(The input):
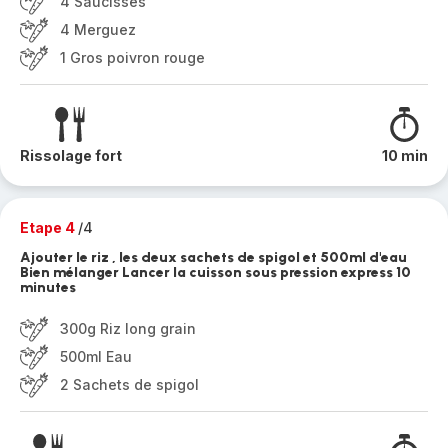
4 Saucisses
4 Merguez
1 Gros poivron rouge
Rissolage fort
10 min
Etape 4
/4
Ajouter le riz , les deux sachets de spigol et 500ml d'eau
Bien mélanger Lancer la cuisson sous pression express 10
minutes
300g Riz long grain
500ml Eau
2 Sachets de spigol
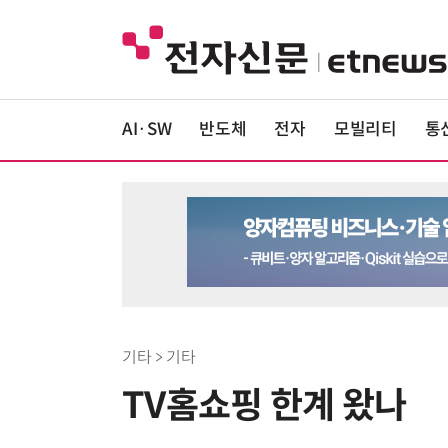
AI·SW
반도체
전자
모빌리티
통
기타 > 기타
TV홈쇼핑 한계 왔나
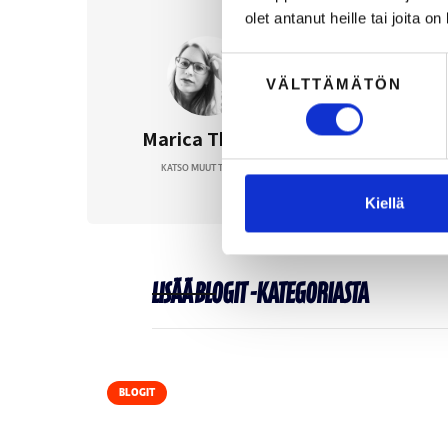
olet antanut heille tai joita o
Julkaisun aih
Suostumuksen
VÄLTTÄMÄTÖN
valinta
BRÄNDI
MAI
Marica Thorén
KATSO MUUT TEKSTIT
Kiellä
Lisää
Blogit
-kategoriasta
BLOGIT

(Work to be completed): Copy the lines above word for word, leaving out the pictures.

(Answer to this problem):
4 Saucisses
4 Merguez
1 Gros poivron rouge
Rissolage fort
10 min
Etape 4
/4
Ajouter le riz , les deux sachets de spigol et 500ml d'eau
Bien mélanger Lancer la cuisson sous pression express 10
minutes
300g Riz long grain
500ml Eau
2 Sachets de spigol
AI·SW
반도체
전자
모빌리티
통
기타 > 기타
TV홈쇼핑 한계 왔나
olet antanut heille tai joita o
Julkaisun aih
Suostumuksen
VÄLTTÄMÄTÖN
valinta
BRÄNDI
MAI
Marica Thorén
KATSO MUUT TEKSTIT
Kiellä
Lisää
Blogit
-kategoriasta
BLOGIT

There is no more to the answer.